Sinop'ta, Kültür ve Turizm Bakanlığının desteğiyle 2010 yılında başlanılan Balatlar Kilisesi kazısı çalışmaları sırasında erken Helenistik ve Roma dönemlerine ait olduğu tahmin edilen mezar odaları, heykel parçaları ve döşeme mozaiklerine rastlanıldı.
Vali Hasan İpek ve beraberindeki heyet, kazı çalışmalarının devam ettiği alanda incelemelerde bulunarak, Mimar Sinan Güzel Sanatlar Üniversitesi Sanat Tarihi Bölümü Öğretim Üyesi ve Balatlar Kilisesi Kazı Başkanı Prof.

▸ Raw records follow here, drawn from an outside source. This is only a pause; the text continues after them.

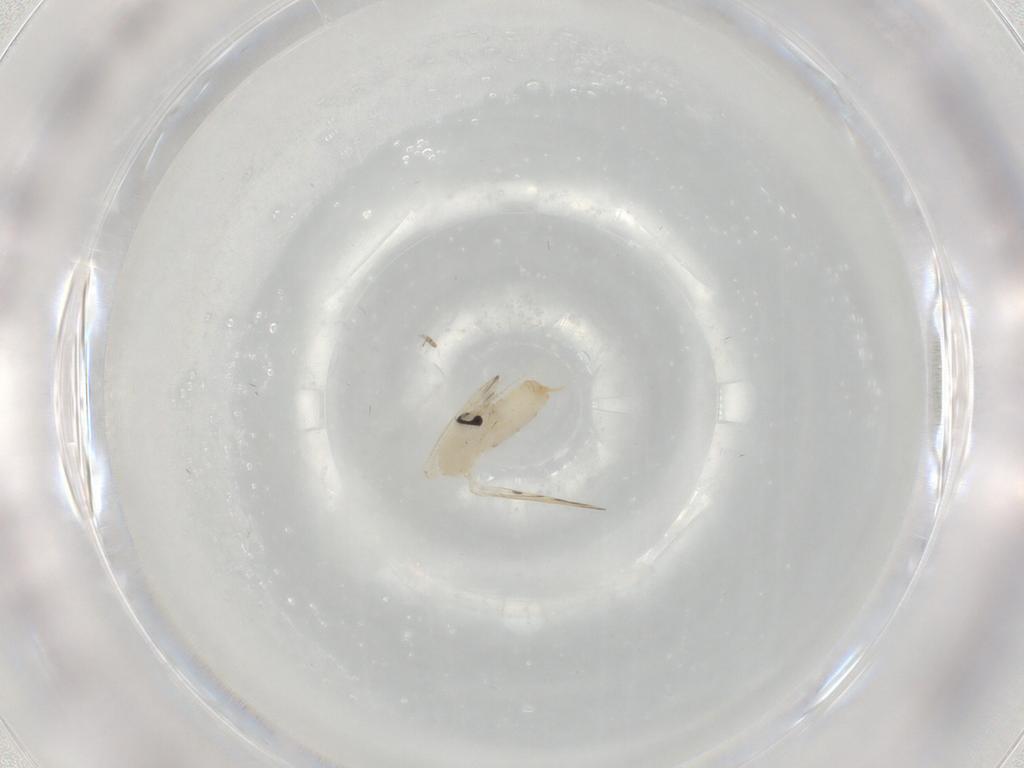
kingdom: Animalia
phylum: Arthropoda
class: Insecta
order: Diptera
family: Psychodidae
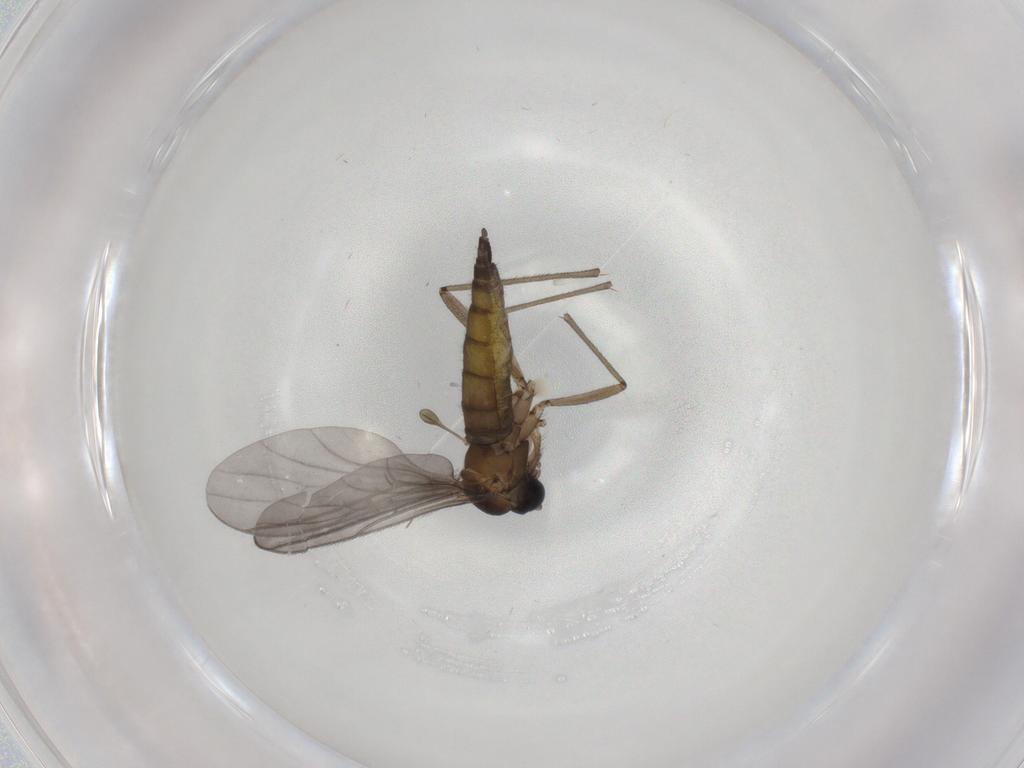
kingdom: Animalia
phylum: Arthropoda
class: Insecta
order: Diptera
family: Sciaridae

Dr. Gülgün Köroğlu'ndan bilgi aldı.
Kazı esnasında ortaya çıkarılan mezar odaları, heykel parçaları ve döşeme mozaiklerini inceleyen İpek, kazı heyetine başarılar diledi.

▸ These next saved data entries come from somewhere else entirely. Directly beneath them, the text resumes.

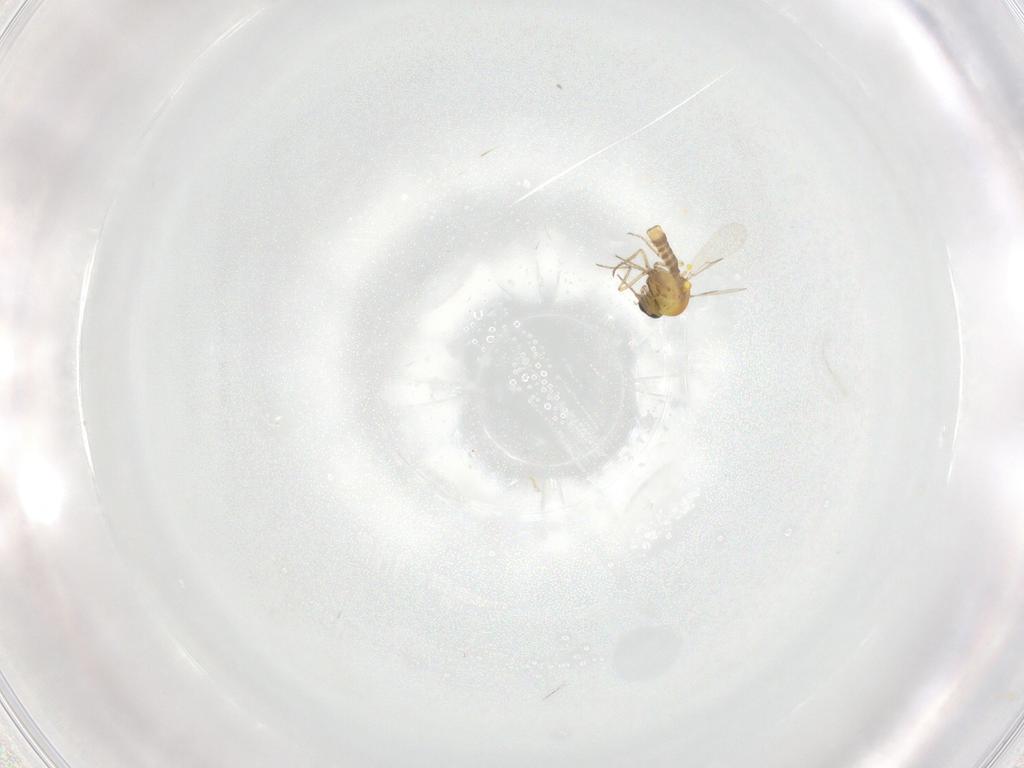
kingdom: Animalia
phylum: Arthropoda
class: Insecta
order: Diptera
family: Ceratopogonidae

Vali İpek'in incelemesinin ardından gazetecilere kazı çalışmaları hakkında bilgi veren Prof. Dr. Köroğlu, söz konusu yapının bir dönem kilise olarak kullanılsa da gerçek manada çok farklı topluluklara ev sahipliği yaptığının anlaşıldığını söyledi.
2010 yılında başladıkları kazı çalışmaları esnasında mezar odaları, heykel parçaları ve hamamlara ulaştıklarını anlatan Köroğlu, bu yıl yapılan çalışmalarda ise döşeme mozaiklerinin gün yüzüne çıkarılmaya başlandığını vurguladı.

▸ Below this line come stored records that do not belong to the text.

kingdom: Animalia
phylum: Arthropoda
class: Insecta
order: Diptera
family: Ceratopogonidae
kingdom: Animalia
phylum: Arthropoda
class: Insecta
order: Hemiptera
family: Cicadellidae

Köroğlu, 20 dönümlük bir arazi üzerine kurulu olduğunu tahmin ettikleri yapının tam olarak ortaya çıkarılmasının uzun bir süre alacağına işaret ederek, "Yapıda erken Helenistik ve Roma dönemlerine ait buluntular var. Ancak çok farklı topluluklara ev sahipliği yapan bir yapı olduğu için değişik dönemlere ait eserler de ortaya çıkabiliyor. Mesela bu alan Osmanlı döneminde manastır olarak kullanılmış. 18. yüzyılda yine başka bir manastıra ev sahipliği yapmış. Din adamlarına ait mezarları bulduk. Ayna zamanda alan çok büyük olduğu için depolar, seramik ve cam atölyeler var. Onları da ortaya çıkarıyoruz." diye konuştu.
"2 bin 300 yıllık bir tarih görüyoruz"
Gülgün Köroğlu, yapılan çalışmalarda ortaya çıkan tablodan yapının 2 bin 300 yıllık bir tarihe sahip olduğunun anlaşıldığını belirterek, şu bilgileri paylaştı:
"Çalışmalarımız sırasında yaklaşık 2 bin 300 yıllık tarihe sahip bir yapı karşımıza çıkıyor. Bu tarihi kapsayan eserleri buluyoruz. Yapının Roma döneminden öncesine ait ise mimarisine değil ama buluntularına rastlıyoruz. Roma döneminden sonraki evrelerin tamamı mimari kalıntılarla ispat edilebiliyor. Yapının tam anlamıyla ortaya çıkarılması uzun zaman alabilir. Çünkü kamulaştırma yapıla yapıla gidiliyor. Bunun yanında kazı çalışmaları titizlik isteyen bir iş. O manada da zaman kaybı yaşanması doğal."